In his letters he compares colonial America to early biblical times,
both those of Eden before the fall and those of the promised land of Canaan
under the patriarchs. The comparison is clearly overstated and leaves one
doubting whether Byrd doesn't really prefer the fleshpots of Egypt and
the fallen world of England. Furthermore, while America lacks the refined
vices of England, its national blessings of ease and fertility lead to
the crude sins of idleness and overindulgence, further encouraged by the
importation of slaves and rum. Yet Byrd clearly glories in his own truly
biblical mastership over bondmen and his moderate appreciation of alcohol,
and he boasts of his own sexual potency under the guise of blaming American
women for breeding like rabbits.
The entertainment provided by the contrasting highs and lows of the
very personal Secret History is joined to a serious purpose in the
contrasting panegyric and satire provided in the impersonal public History
of the Dividing Line. But as in Byrd's letters, irony undermines virtually
all moments of pure praise or blame. The New England Puritans are placed
above the Virginians for their industry, but blamed for their fanatical
religion. The North Carolinians are placed below the Virginians for their
religious indifference and the idleness of their men, yet admired for their
fertility and freedom. Indian males are lazier and female Indians dirtier
than North Carolinians, but Indian natural religion is better than Carolinian
indifference and Indian wives more innocent and faithful than white.
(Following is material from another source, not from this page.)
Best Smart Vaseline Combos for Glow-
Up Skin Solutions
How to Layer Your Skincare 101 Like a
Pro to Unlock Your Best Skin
Thus
each group is ultimately viewed in a remarkably balanced though highly
judgmental way, with neither civilized nor natural man monopolizing all
good. Even nature itself, largely epitomized in both histories in the bear,
is portrayed equivocally as the source of both good and evil to man, as
reproduction and potential death. Byrd's confrontation with the bear, at
least in his imagination, is the last of a whole series of events in both
letters and histories in which British civilization is forced to confront
American nature. By remaining at an always ironic critical distance, Byrd
remarkably judges and accommodates both.